In 2007- 2009, Armenia supported the Madrid principles, while we disagreed. Following some amendments to the document in the light of our proposals, we supported the Madrid principles. In turn, Yerevan spoke against them. In 2009, the Armenian president himself signed an agreement on these principles, together with the presidents of Azerbaijan and Russia, but again rejected them.

To prevent this kind of political speculation, the world public, co-chairman countries should exert adequate pressure on Armenia.

Q: How do you assess the activity of Russia in the negotiation process, and how Moscow's role could accelerate the solution of the Nagorno-Karabakh conflict? What pressure can Russia exert on Armenia?

A: Today it is wrong to say that Russia has not definite pressure on Armenia, Russian President's participation to the last two meetings of heads of Azerbaijan and Armenia testifies this.

But I think that it is necessary to increase pressure on Armenia. If Russia wants long-term stability and security in the region, if wants to build relations with countries in a trustful base, it should exert more pressure. Here even the word "pressure" is inappropriate. It is necessary to demonstrate a fair position on the basis of international law and to demand Armenia to liberate the occupied territories of Azerbaijan. This is a violation of international law and it must be corrected.

Not only Russia, but also the United States and France, which play an important role in global processes, must participate in this process. I think that these three countries can make great efforts in this regard, thus taking a fair position.

Q: What are the uncoordinated elements of the preamble of the Madrid principles? How is Azerbaijan ready to make concessions on these points?

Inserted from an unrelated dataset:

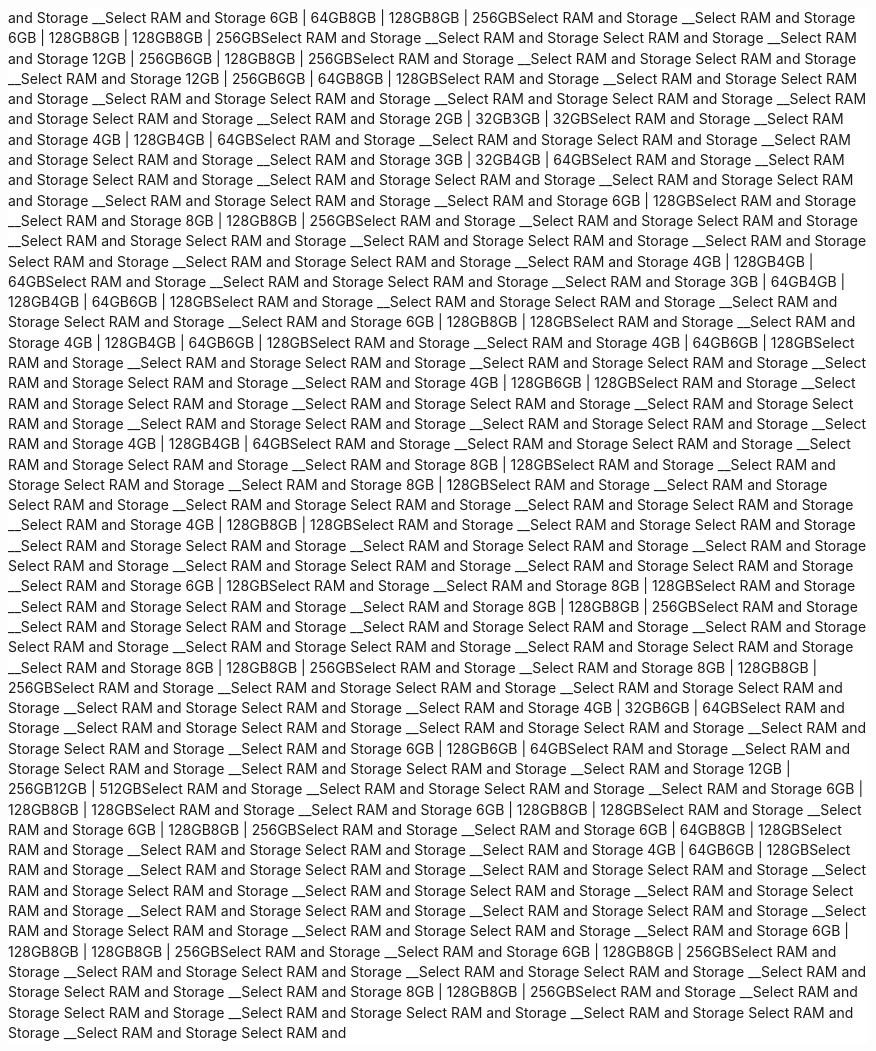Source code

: and Storage __Select RAM and Storage 6GB | 64GB8GB | 128GB8GB | 256GBSelect RAM and Storage __Select RAM and Storage 6GB | 128GB8GB | 128GB8GB | 256GBSelect RAM and Storage __Select RAM and Storage Select RAM and Storage __Select RAM and Storage 12GB | 256GB6GB | 128GB8GB | 256GBSelect RAM and Storage __Select RAM and Storage Select RAM and Storage __Select RAM and Storage 12GB | 256GB6GB | 64GB8GB | 128GBSelect RAM and Storage __Select RAM and Storage Select RAM and Storage __Select RAM and Storage Select RAM and Storage __Select RAM and Storage Select RAM and Storage __Select RAM and Storage Select RAM and Storage __Select RAM and Storage 2GB | 32GB3GB | 32GBSelect RAM and Storage __Select RAM and Storage 4GB | 128GB4GB | 64GBSelect RAM and Storage __Select RAM and Storage Select RAM and Storage __Select RAM and Storage Select RAM and Storage __Select RAM and Storage 3GB | 32GB4GB | 64GBSelect RAM and Storage __Select RAM and Storage Select RAM and Storage __Select RAM and Storage Select RAM and Storage __Select RAM and Storage Select RAM and Storage __Select RAM and Storage Select RAM and Storage __Select RAM and Storage 6GB | 128GBSelect RAM and Storage __Select RAM and Storage 8GB | 128GB8GB | 256GBSelect RAM and Storage __Select RAM and Storage Select RAM and Storage __Select RAM and Storage Select RAM and Storage __Select RAM and Storage Select RAM and Storage __Select RAM and Storage Select RAM and Storage __Select RAM and Storage Select RAM and Storage __Select RAM and Storage 4GB | 128GB4GB | 64GBSelect RAM and Storage __Select RAM and Storage Select RAM and Storage __Select RAM and Storage 3GB | 64GB4GB | 128GB4GB | 64GB6GB | 128GBSelect RAM and Storage __Select RAM and Storage Select RAM and Storage __Select RAM and Storage Select RAM and Storage __Select RAM and Storage 6GB | 128GB8GB | 128GBSelect RAM and Storage __Select RAM and Storage 4GB | 128GB4GB | 64GB6GB | 128GBSelect RAM and Storage __Select RAM and Storage 4GB | 64GB6GB | 128GBSelect RAM and Storage __Select RAM and Storage Select RAM and Storage __Select RAM and Storage Select RAM and Storage __Select RAM and Storage Select RAM and Storage __Select RAM and Storage 4GB | 128GB6GB | 128GBSelect RAM and Storage __Select RAM and Storage Select RAM and Storage __Select RAM and Storage Select RAM and Storage __Select RAM and Storage Select RAM and Storage __Select RAM and Storage Select RAM and Storage __Select RAM and Storage Select RAM and Storage __Select RAM and Storage 4GB | 128GB4GB | 64GBSelect RAM and Storage __Select RAM and Storage Select RAM and Storage __Select RAM and Storage Select RAM and Storage __Select RAM and Storage 8GB | 128GBSelect RAM and Storage __Select RAM and Storage Select RAM and Storage __Select RAM and Storage 8GB | 128GBSelect RAM and Storage __Select RAM and Storage Select RAM and Storage __Select RAM and Storage Select RAM and Storage __Select RAM and Storage Select RAM and Storage __Select RAM and Storage 4GB | 128GB8GB | 128GBSelect RAM and Storage __Select RAM and Storage Select RAM and Storage __Select RAM and Storage Select RAM and Storage __Select RAM and Storage Select RAM and Storage __Select RAM and Storage Select RAM and Storage __Select RAM and Storage Select RAM and Storage __Select RAM and Storage Select RAM and Storage __Select RAM and Storage 6GB | 128GBSelect RAM and Storage __Select RAM and Storage 8GB | 128GBSelect RAM and Storage __Select RAM and Storage Select RAM and Storage __Select RAM and Storage 8GB | 128GB8GB | 256GBSelect RAM and Storage __Select RAM and Storage Select RAM and Storage __Select RAM and Storage Select RAM and Storage __Select RAM and Storage Select RAM and Storage __Select RAM and Storage Select RAM and Storage __Select RAM and Storage Select RAM and Storage __Select RAM and Storage 8GB | 128GB8GB | 256GBSelect RAM and Storage __Select RAM and Storage 8GB | 128GB8GB | 256GBSelect RAM and Storage __Select RAM and Storage Select RAM and Storage __Select RAM and Storage Select RAM and Storage __Select RAM and Storage Select RAM and Storage __Select RAM and Storage 4GB | 32GB6GB | 64GBSelect RAM and Storage __Select RAM and Storage Select RAM and Storage __Select RAM and Storage Select RAM and Storage __Select RAM and Storage Select RAM and Storage __Select RAM and Storage 6GB | 128GB6GB | 64GBSelect RAM and Storage __Select RAM and Storage Select RAM and Storage __Select RAM and Storage Select RAM and Storage __Select RAM and Storage 12GB | 256GB12GB | 512GBSelect RAM and Storage __Select RAM and Storage Select RAM and Storage __Select RAM and Storage 6GB | 128GB8GB | 128GBSelect RAM and Storage __Select RAM and Storage 6GB | 128GB8GB | 128GBSelect RAM and Storage __Select RAM and Storage 6GB | 128GB8GB | 256GBSelect RAM and Storage __Select RAM and Storage 6GB | 64GB8GB | 128GBSelect RAM and Storage __Select RAM and Storage Select RAM and Storage __Select RAM and Storage 4GB | 64GB6GB | 128GBSelect RAM and Storage __Select RAM and Storage Select RAM and Storage __Select RAM and Storage Select RAM and Storage __Select RAM and Storage Select RAM and Storage __Select RAM and Storage Select RAM and Storage __Select RAM and Storage Select RAM and Storage __Select RAM and Storage Select RAM and Storage __Select RAM and Storage Select RAM and Storage __Select RAM and Storage Select RAM and Storage __Select RAM and Storage Select RAM and Storage __Select RAM and Storage 6GB | 128GB8GB | 128GB8GB | 256GBSelect RAM and Storage __Select RAM and Storage 6GB | 128GB8GB | 256GBSelect RAM and Storage __Select RAM and Storage Select RAM and Storage __Select RAM and Storage Select RAM and Storage __Select RAM and Storage Select RAM and Storage __Select RAM and Storage 8GB | 128GB8GB | 256GBSelect RAM and Storage __Select RAM and Storage Select RAM and Storage __Select RAM and Storage Select RAM and Storage __Select RAM and Storage Select RAM and Storage __Select RAM and Storage Select RAM and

A: The Meiendorf agreement signed by the President of Azerbaijan pointed out that the solution to the conflict is possible only within the territorial integrity of Azerbaijan, through peaceful negotiations and without war. We accepted it, if there are any new proposals, we do not know about them, co-chairmen should establish a position and submit to us. Prolonging the time, Armenia impedes the solution. Yerevan has transformed this process into a political game. Armenia should be put before a fair and concrete position.

For more than 20 years, 750,000 Azerbaijani citizens from seven regions around Nagorno-Karabakh have been internally displaced persons, we are talking about the fate of these people. The occupied territories of Azerbaijan must be returned so that the IDPs return to their homes.

Q: When we can expect next talks on the Nagorno-Karabakh settlement?

Q: All depends on specification of Armenia's positions. Our patience is not unlimited. During their next visit to the region co-chairs should identify Armenia's definitive position on settlement of the conflict and inform us.